EXERCISE DIRECTIONS:
Restate all the data exactly, so that each line is the same as before.

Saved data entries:
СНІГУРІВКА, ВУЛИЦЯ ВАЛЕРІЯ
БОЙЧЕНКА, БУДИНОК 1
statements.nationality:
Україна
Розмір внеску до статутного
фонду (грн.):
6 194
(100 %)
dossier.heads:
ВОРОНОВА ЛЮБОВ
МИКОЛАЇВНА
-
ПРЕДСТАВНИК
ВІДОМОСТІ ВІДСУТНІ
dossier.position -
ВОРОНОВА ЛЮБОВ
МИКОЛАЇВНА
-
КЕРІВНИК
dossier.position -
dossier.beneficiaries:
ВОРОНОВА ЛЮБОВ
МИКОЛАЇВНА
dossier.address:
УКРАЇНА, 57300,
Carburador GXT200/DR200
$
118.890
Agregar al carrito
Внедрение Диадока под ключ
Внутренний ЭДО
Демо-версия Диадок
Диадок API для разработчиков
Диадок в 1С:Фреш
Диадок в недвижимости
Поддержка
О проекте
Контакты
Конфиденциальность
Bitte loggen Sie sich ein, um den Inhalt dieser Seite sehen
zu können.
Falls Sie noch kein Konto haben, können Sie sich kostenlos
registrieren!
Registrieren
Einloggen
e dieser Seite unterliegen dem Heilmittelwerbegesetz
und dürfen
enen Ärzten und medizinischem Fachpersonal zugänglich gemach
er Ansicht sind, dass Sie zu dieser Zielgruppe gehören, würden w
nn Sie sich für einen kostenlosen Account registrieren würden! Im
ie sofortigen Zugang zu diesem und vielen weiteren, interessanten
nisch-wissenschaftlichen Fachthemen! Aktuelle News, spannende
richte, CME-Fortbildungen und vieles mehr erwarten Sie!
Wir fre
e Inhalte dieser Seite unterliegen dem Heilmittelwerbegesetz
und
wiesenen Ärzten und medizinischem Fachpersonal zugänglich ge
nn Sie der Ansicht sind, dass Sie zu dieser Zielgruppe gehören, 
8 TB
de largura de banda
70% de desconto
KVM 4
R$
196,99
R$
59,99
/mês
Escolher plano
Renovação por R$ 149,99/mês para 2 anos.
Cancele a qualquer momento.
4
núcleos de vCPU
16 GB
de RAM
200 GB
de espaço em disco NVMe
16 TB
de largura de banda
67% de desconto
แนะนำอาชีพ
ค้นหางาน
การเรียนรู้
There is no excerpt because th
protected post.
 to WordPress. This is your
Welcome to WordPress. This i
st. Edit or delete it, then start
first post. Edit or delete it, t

SOLUTION TO THIS PROBLEM:
СНІГУРІВКА, ВУЛИЦЯ ВАЛЕРІЯ
БОЙЧЕНКА, БУДИНОК 1
statements.nationality:
Україна
Розмір внеску до статутного
фонду (грн.):
6 194
(100 %)
dossier.heads:
ВОРОНОВА ЛЮБОВ
МИКОЛАЇВНА
-
ПРЕДСТАВНИК
ВІДОМОСТІ ВІДСУТНІ
dossier.position -
ВОРОНОВА ЛЮБОВ
МИКОЛАЇВНА
-
КЕРІВНИК
dossier.position -
dossier.beneficiaries:
ВОРОНОВА ЛЮБОВ
МИКОЛАЇВНА
dossier.address:
УКРАЇНА, 57300,
Carburador GXT200/DR200
$
118.890
Agregar al carrito
Внедрение Диадока под ключ
Внутренний ЭДО
Демо-версия Диадок
Диадок API для разработчиков
Диадок в 1С:Фреш
Диадок в недвижимости
Поддержка
О проекте
Контакты
Конфиденциальность
Bitte loggen Sie sich ein, um den Inhalt dieser Seite sehen
zu können.
Falls Sie noch kein Konto haben, können Sie sich kostenlos
registrieren!
Registrieren
Einloggen
e dieser Seite unterliegen dem Heilmittelwerbegesetz
und dürfen
enen Ärzten und medizinischem Fachpersonal zugänglich gemach
er Ansicht sind, dass Sie zu dieser Zielgruppe gehören, würden w
nn Sie sich für einen kostenlosen Account registrieren würden! Im
ie sofortigen Zugang zu diesem und vielen weiteren, interessanten
nisch-wissenschaftlichen Fachthemen! Aktuelle News, spannende
richte, CME-Fortbildungen und vieles mehr erwarten Sie!
Wir fre
e Inhalte dieser Seite unterliegen dem Heilmittelwerbegesetz
und
wiesenen Ärzten und medizinischem Fachpersonal zugänglich ge
nn Sie der Ansicht sind, dass Sie zu dieser Zielgruppe gehören, 
8 TB
de largura de banda
70% de desconto
KVM 4
R$
196,99
R$
59,99
/mês
Escolher plano
Renovação por R$ 149,99/mês para 2 anos.
Cancele a qualquer momento.
4
núcleos de vCPU
16 GB
de RAM
200 GB
de espaço em disco NVMe
16 TB
de largura de banda
67% de desconto
แนะนำอาชีพ
ค้นหางาน
การเรียนรู้
There is no excerpt because th
protected post.
 to WordPress. This is your
Welcome to WordPress. This i
st. Edit or delete it, then start
first post. Edit or delete it, t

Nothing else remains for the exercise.